(Data excerpted from a collection)
---+---
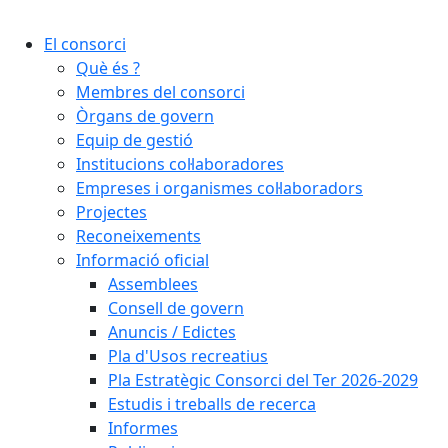
El consorci
Què és ?
Membres del consorci
Òrgans de govern
Equip de gestió
Institucions col·laboradores
Empreses i organismes col·laboradors
Projectes
Reconeixements
Informació oficial
Assemblees
Consell de govern
Anuncis / Edictes
Pla d'Usos recreatius
Pla Estratègic Consorci del Ter 2026-2029
Estudis i treballs de recerca
Informes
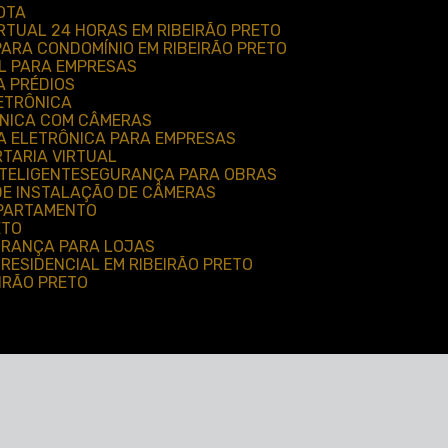
OTA
IRTUAL 24 HORAS EM RIBEIRÃO PRETO
 PARA CONDOMÍNIO EM RIBEIRÃO PRETO
AL PARA EMPRESAS
A PRÉDIOS
ETRÔNICA
ÔNICA COM CÂMERAS
A ELETRÔNICA PARA EMPRESAS
TARIA VIRTUAL
TELIGENTE
SEGURANÇA PARA OBRAS
 DE INSTALAÇÃO DE CÂMERAS
APARTAMENTO
ETO
GURANÇA PARA LOJAS
 RESIDENCIAL EM RIBEIRÃO PRETO
EIRÃO PRETO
---+---
Problem description: Pull out every line of the data above that contains the string "PRETO".

Task result:
IRTUAL 24 HORAS EM RIBEIRÃO PRETO
 PARA CONDOMÍNIO EM RIBEIRÃO PRETO
 RESIDENCIAL EM RIBEIRÃO PRETO
EIRÃO PRETO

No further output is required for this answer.